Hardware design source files
------------------------------------------------

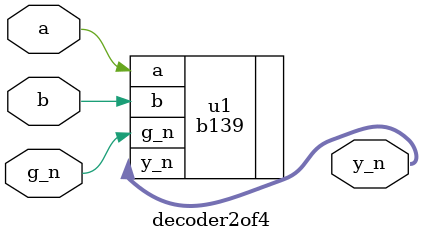
<source format=v>
`timescale 1ns / 1ps
module decoder2of4(
    input g_n,
    input a,
    input b,
    output [3:0] y_n
    );

    // Structural
//	s139 u1 (
//		.g_n(g_n), 
//		.a(a), 
//		.b(b), 
//		.y_n(y_n)
//	);

    // Dataflow
//	df139 u1 (
//		.g_n(g_n), 
//		.a(a), 
//		.b(b), 
//		.y_n(y_n)
//	);

    // Behavioural
	b139 u1 (
		.g_n(g_n), 
		.a(a), 
		.b(b), 
		.y_n(y_n)
	);

endmodule

</source>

------------------------------------------------

## [Task item]
Exclude the pictures and print the rest of the data exactly.

## [Exercise response]
<source format=v>
`timescale 1ns / 1ps
module decoder2of4(
    input g_n,
    input a,
    input b,
    output [3:0] y_n
    );

    // Structural
//	s139 u1 (
//		.g_n(g_n), 
//		.a(a), 
//		.b(b), 
//		.y_n(y_n)
//	);

    // Dataflow
//	df139 u1 (
//		.g_n(g_n), 
//		.a(a), 
//		.b(b), 
//		.y_n(y_n)
//	);

    // Behavioural
	b139 u1 (
		.g_n(g_n), 
		.a(a), 
		.b(b), 
		.y_n(y_n)
	);

endmodule

</source>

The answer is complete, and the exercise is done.